- _DATA EXTRACTS_:
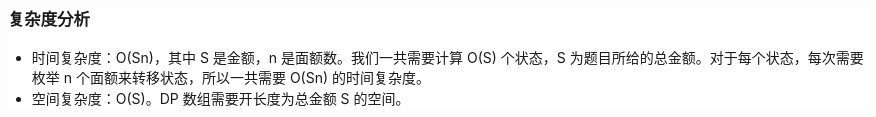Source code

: ### 复杂度分析

- 时间复杂度：O(Sn)，其中 S 是金额，n 是面额数。我们一共需要计算 O(S) 个状态，S 为题目所给的总金额。对于每个状态，每次需要枚举 n 个面额来转移状态，所以一共需要 O(Sn) 的时间复杂度。
- 空间复杂度：O(S)。DP 数组需要开长度为总金额 S 的空间。

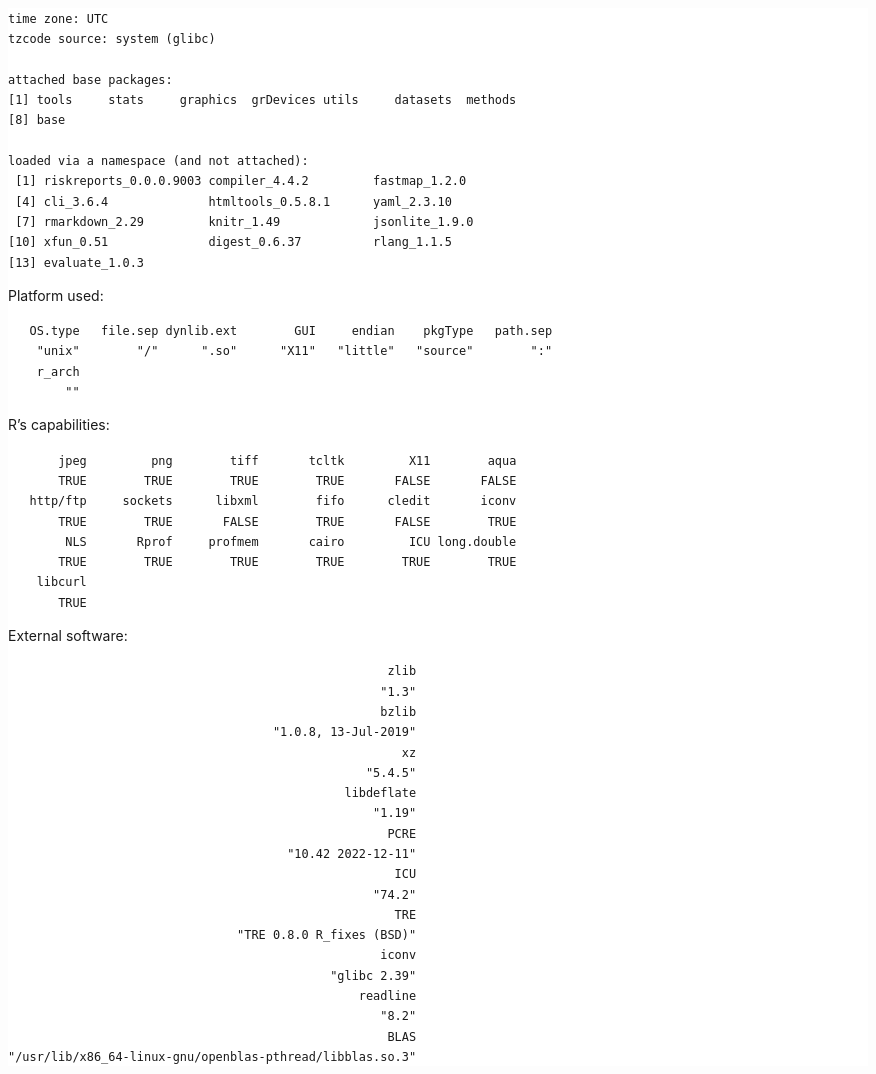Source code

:     time zone: UTC
    tzcode source: system (glibc)

    attached base packages:
    [1] tools     stats     graphics  grDevices utils     datasets  methods  
    [8] base     

    loaded via a namespace (and not attached):
     [1] riskreports_0.0.0.9003 compiler_4.4.2         fastmap_1.2.0         
     [4] cli_3.6.4              htmltools_0.5.8.1      yaml_2.3.10           
     [7] rmarkdown_2.29         knitr_1.49             jsonlite_1.9.0        
    [10] xfun_0.51              digest_0.6.37          rlang_1.1.5           
    [13] evaluate_1.0.3        

Platform used:

       OS.type   file.sep dynlib.ext        GUI     endian    pkgType   path.sep 
        "unix"        "/"      ".so"      "X11"   "little"   "source"        ":" 
        r_arch 
            "" 

R’s capabilities:

           jpeg         png        tiff       tcltk         X11        aqua 
           TRUE        TRUE        TRUE        TRUE       FALSE       FALSE 
       http/ftp     sockets      libxml        fifo      cledit       iconv 
           TRUE        TRUE       FALSE        TRUE       FALSE        TRUE 
            NLS       Rprof     profmem       cairo         ICU long.double 
           TRUE        TRUE        TRUE        TRUE        TRUE        TRUE 
        libcurl 
           TRUE 

External software:

                                                         zlib 
                                                        "1.3" 
                                                        bzlib 
                                         "1.0.8, 13-Jul-2019" 
                                                           xz 
                                                      "5.4.5" 
                                                   libdeflate 
                                                       "1.19" 
                                                         PCRE 
                                           "10.42 2022-12-11" 
                                                          ICU 
                                                       "74.2" 
                                                          TRE 
                                    "TRE 0.8.0 R_fixes (BSD)" 
                                                        iconv 
                                                 "glibc 2.39" 
                                                     readline 
                                                        "8.2" 
                                                         BLAS 
    "/usr/lib/x86_64-linux-gnu/openblas-pthread/libblas.so.3" 
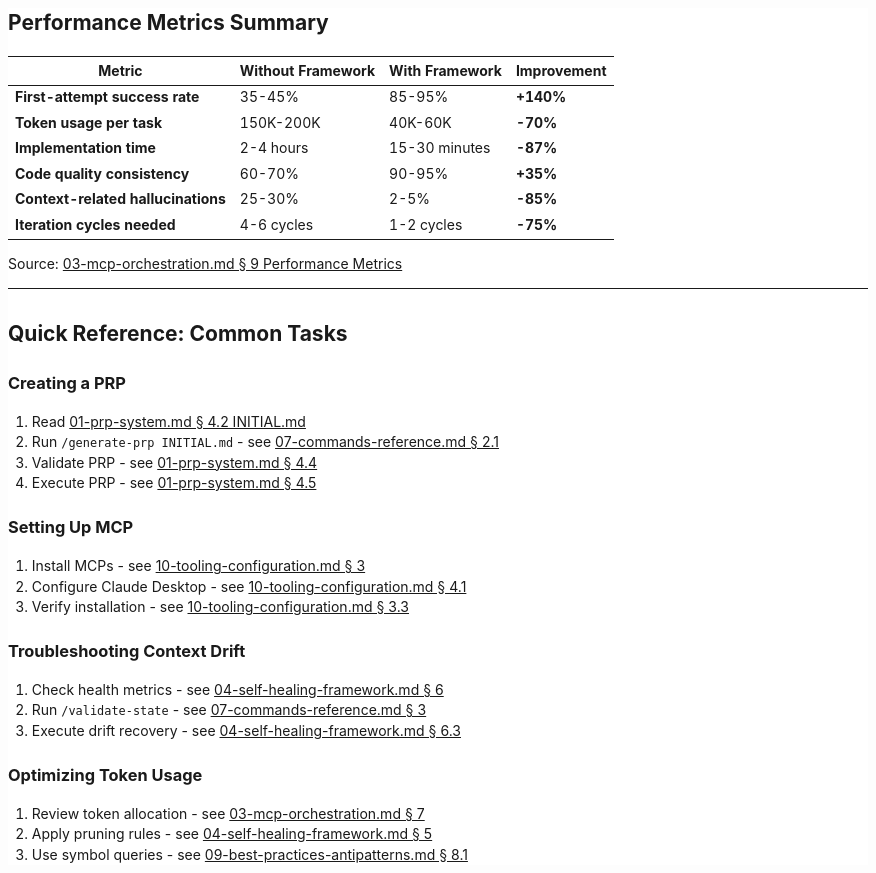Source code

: 
## Performance Metrics Summary

| Metric | Without Framework | With Framework | Improvement |
|--------|-------------------|----------------|-------------|
| **First-attempt success rate** | 35-45% | 85-95% | **+140%** |
| **Token usage per task** | 150K-200K | 40K-60K | **-70%** |
| **Implementation time** | 2-4 hours | 15-30 minutes | **-87%** |
| **Code quality consistency** | 60-70% | 90-95% | **+35%** |
| **Context-related hallucinations** | 25-30% | 2-5% | **-85%** |
| **Iteration cycles needed** | 4-6 cycles | 1-2 cycles | **-75%** |

Source: [03-mcp-orchestration.md § 9 Performance Metrics](03-mcp-orchestration.md#9-performance-metrics)

---

## Quick Reference: Common Tasks

### Creating a PRP
1. Read [01-prp-system.md § 4.2 INITIAL.md](01-prp-system.md#42-initialmd-feature-request)
2. Run `/generate-prp INITIAL.md` - see [07-commands-reference.md § 2.1](07-commands-reference.md#21-prp-creation-commands)
3. Validate PRP - see [01-prp-system.md § 4.4](01-prp-system.md#44-human-validation-checkpoint)
4. Execute PRP - see [01-prp-system.md § 4.5](01-prp-system.md#45-prp-execution)

### Setting Up MCP
1. Install MCPs - see [10-tooling-configuration.md § 3](10-tooling-configuration.md#3-mcp-installation)
2. Configure Claude Desktop - see [10-tooling-configuration.md § 4.1](10-tooling-configuration.md#41-claude-desktop-configjson)
3. Verify installation - see [10-tooling-configuration.md § 3.3](10-tooling-configuration.md#33-verification-steps)

### Troubleshooting Context Drift
1. Check health metrics - see [04-self-healing-framework.md § 6](04-self-healing-framework.md#6-context-health-metrics)
2. Run `/validate-state` - see [07-commands-reference.md § 3](07-commands-reference.md#3-context-management-commands)
3. Execute drift recovery - see [04-self-healing-framework.md § 6.3](04-self-healing-framework.md#63-drift-recovery-protocol)

### Optimizing Token Usage
1. Review token allocation - see [03-mcp-orchestration.md § 7](03-mcp-orchestration.md#7-token-allocation-strategy)
2. Apply pruning rules - see [04-self-healing-framework.md § 5](04-self-healing-framework.md#5-context-pruning-rules)
3. Use symbol queries - see [09-best-practices-antipatterns.md § 8.1](09-best-practices-antipatterns.md#81-symbol-first-development)
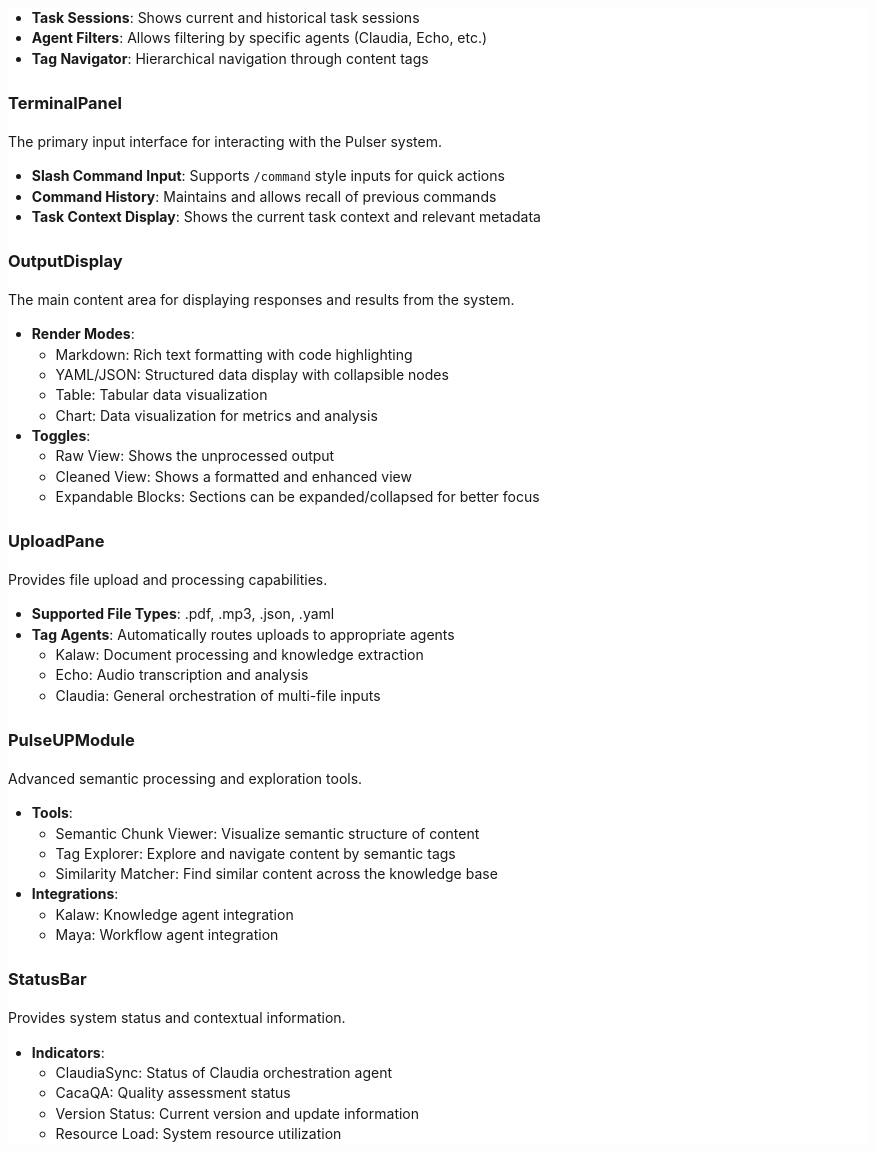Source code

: - **Task Sessions**: Shows current and historical task sessions
- **Agent Filters**: Allows filtering by specific agents (Claudia, Echo, etc.)
- **Tag Navigator**: Hierarchical navigation through content tags

### TerminalPanel

The primary input interface for interacting with the Pulser system.

- **Slash Command Input**: Supports `/command` style inputs for quick actions
- **Command History**: Maintains and allows recall of previous commands
- **Task Context Display**: Shows the current task context and relevant metadata

### OutputDisplay

The main content area for displaying responses and results from the system.

- **Render Modes**:
  - Markdown: Rich text formatting with code highlighting
  - YAML/JSON: Structured data display with collapsible nodes
  - Table: Tabular data visualization
  - Chart: Data visualization for metrics and analysis
- **Toggles**:
  - Raw View: Shows the unprocessed output
  - Cleaned View: Shows a formatted and enhanced view
  - Expandable Blocks: Sections can be expanded/collapsed for better focus

### UploadPane

Provides file upload and processing capabilities.

- **Supported File Types**: .pdf, .mp3, .json, .yaml
- **Tag Agents**: Automatically routes uploads to appropriate agents
  - Kalaw: Document processing and knowledge extraction
  - Echo: Audio transcription and analysis
  - Claudia: General orchestration of multi-file inputs

### PulseUPModule

Advanced semantic processing and exploration tools.

- **Tools**:
  - Semantic Chunk Viewer: Visualize semantic structure of content
  - Tag Explorer: Explore and navigate content by semantic tags
  - Similarity Matcher: Find similar content across the knowledge base
- **Integrations**:
  - Kalaw: Knowledge agent integration
  - Maya: Workflow agent integration

### StatusBar

Provides system status and contextual information.

- **Indicators**:
  - ClaudiaSync: Status of Claudia orchestration agent
  - CacaQA: Quality assessment status
  - Version Status: Current version and update information
  - Resource Load: System resource utilization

- _PROBLEM REQUIREMENTS_:
Copy out the source text of all the records word for word, leaving the pictures out of your answer.

- _RESPONSE_:
Source code

: ### 复杂度分析

- 时间复杂度：O(Sn)，其中 S 是金额，n 是面额数。我们一共需要计算 O(S) 个状态，S 为题目所给的总金额。对于每个状态，每次需要枚举 n 个面额来转移状态，所以一共需要 O(Sn) 的时间复杂度。
- 空间复杂度：O(S)。DP 数组需要开长度为总金额 S 的空间。

Source code

:     time zone: UTC
    tzcode source: system (glibc)

    attached base packages:
    [1] tools     stats     graphics  grDevices utils     datasets  methods  
    [8] base     

    loaded via a namespace (and not attached):
     [1] riskreports_0.0.0.9003 compiler_4.4.2         fastmap_1.2.0         
     [4] cli_3.6.4              htmltools_0.5.8.1      yaml_2.3.10           
     [7] rmarkdown_2.29         knitr_1.49             jsonlite_1.9.0        
    [10] xfun_0.51              digest_0.6.37          rlang_1.1.5           
    [13] evaluate_1.0.3        

Platform used:

       OS.type   file.sep dynlib.ext        GUI     endian    pkgType   path.sep 
        "unix"        "/"      ".so"      "X11"   "little"   "source"        ":" 
        r_arch 
            "" 

R’s capabilities:

           jpeg         png        tiff       tcltk         X11        aqua 
           TRUE        TRUE        TRUE        TRUE       FALSE       FALSE 
       http/ftp     sockets      libxml        fifo      cledit       iconv 
           TRUE        TRUE       FALSE        TRUE       FALSE        TRUE 
            NLS       Rprof     profmem       cairo         ICU long.double 
           TRUE        TRUE        TRUE        TRUE        TRUE        TRUE 
        libcurl 
           TRUE 

External software:

                                                         zlib 
                                                        "1.3" 
                                                        bzlib 
                                         "1.0.8, 13-Jul-2019" 
                                                           xz 
                                                      "5.4.5" 
                                                   libdeflate 
                                                       "1.19" 
                                                         PCRE 
                                           "10.42 2022-12-11" 
                                                          ICU 
                                                       "74.2" 
                                                          TRE 
                                    "TRE 0.8.0 R_fixes (BSD)" 
                                                        iconv 
                                                 "glibc 2.39" 
                                                     readline 
                                                        "8.2" 
                                                         BLAS 
    "/usr/lib/x86_64-linux-gnu/openblas-pthread/libblas.so.3" 
Source code

: 
## Performance Metrics Summary

| Metric | Without Framework | With Framework | Improvement |
|--------|-------------------|----------------|-------------|
| **First-attempt success rate** | 35-45% | 85-95% | **+140%** |
| **Token usage per task** | 150K-200K | 40K-60K | **-70%** |
| **Implementation time** | 2-4 hours | 15-30 minutes | **-87%** |
| **Code quality consistency** | 60-70% | 90-95% | **+35%** |
| **Context-related hallucinations** | 25-30% | 2-5% | **-85%** |
| **Iteration cycles needed** | 4-6 cycles | 1-2 cycles | **-75%** |

Source: [03-mcp-orchestration.md § 9 Performance Metrics](03-mcp-orchestration.md#9-performance-metrics)

---

## Quick Reference: Common Tasks

### Creating a PRP
1. Read [01-prp-system.md § 4.2 INITIAL.md](01-prp-system.md#42-initialmd-feature-request)
2. Run `/generate-prp INITIAL.md` - see [07-commands-reference.md § 2.1](07-commands-reference.md#21-prp-creation-commands)
3. Validate PRP - see [01-prp-system.md § 4.4](01-prp-system.md#44-human-validation-checkpoint)
4. Execute PRP - see [01-prp-system.md § 4.5](01-prp-system.md#45-prp-execution)

### Setting Up MCP
1. Install MCPs - see [10-tooling-configuration.md § 3](10-tooling-configuration.md#3-mcp-installation)
2. Configure Claude Desktop - see [10-tooling-configuration.md § 4.1](10-tooling-configuration.md#41-claude-desktop-configjson)
3. Verify installation - see [10-tooling-configuration.md § 3.3](10-tooling-configuration.md#33-verification-steps)

### Troubleshooting Context Drift
1. Check health metrics - see [04-self-healing-framework.md § 6](04-self-healing-framework.md#6-context-health-metrics)
2. Run `/validate-state` - see [07-commands-reference.md § 3](07-commands-reference.md#3-context-management-commands)
3. Execute drift recovery - see [04-self-healing-framework.md § 6.3](04-self-healing-framework.md#63-drift-recovery-protocol)

### Optimizing Token Usage
1. Review token allocation - see [03-mcp-orchestration.md § 7](03-mcp-orchestration.md#7-token-allocation-strategy)
2. Apply pruning rules - see [04-self-healing-framework.md § 5](04-self-healing-framework.md#5-context-pruning-rules)
3. Use symbol queries - see [09-best-practices-antipatterns.md § 8.1](09-best-practices-antipatterns.md#81-symbol-first-development)
Source code

: - **Task Sessions**: Shows current and historical task sessions
- **Agent Filters**: Allows filtering by specific agents (Claudia, Echo, etc.)
- **Tag Navigator**: Hierarchical navigation through content tags

### TerminalPanel

The primary input interface for interacting with the Pulser system.

- **Slash Command Input**: Supports `/command` style inputs for quick actions
- **Command History**: Maintains and allows recall of previous commands
- **Task Context Display**: Shows the current task context and relevant metadata

### OutputDisplay

The main content area for displaying responses and results from the system.

- **Render Modes**:
  - Markdown: Rich text formatting with code highlighting
  - YAML/JSON: Structured data display with collapsible nodes
  - Table: Tabular data visualization
  - Chart: Data visualization for metrics and analysis
- **Toggles**:
  - Raw View: Shows the unprocessed output
  - Cleaned View: Shows a formatted and enhanced view
  - Expandable Blocks: Sections can be expanded/collapsed for better focus

### UploadPane

Provides file upload and processing capabilities.

- **Supported File Types**: .pdf, .mp3, .json, .yaml
- **Tag Agents**: Automatically routes uploads to appropriate agents
  - Kalaw: Document processing and knowledge extraction
  - Echo: Audio transcription and analysis
  - Claudia: General orchestration of multi-file inputs

### PulseUPModule

Advanced semantic processing and exploration tools.

- **Tools**:
  - Semantic Chunk Viewer: Visualize semantic structure of content
  - Tag Explorer: Explore and navigate content by semantic tags
  - Similarity Matcher: Find similar content across the knowledge base
- **Integrations**:
  - Kalaw: Knowledge agent integration
  - Maya: Workflow agent integration

### StatusBar

Provides system status and contextual information.

- **Indicators**:
  - ClaudiaSync: Status of Claudia orchestration agent
  - CacaQA: Quality assessment status
  - Version Status: Current version and update information
  - Resource Load: System resource utilization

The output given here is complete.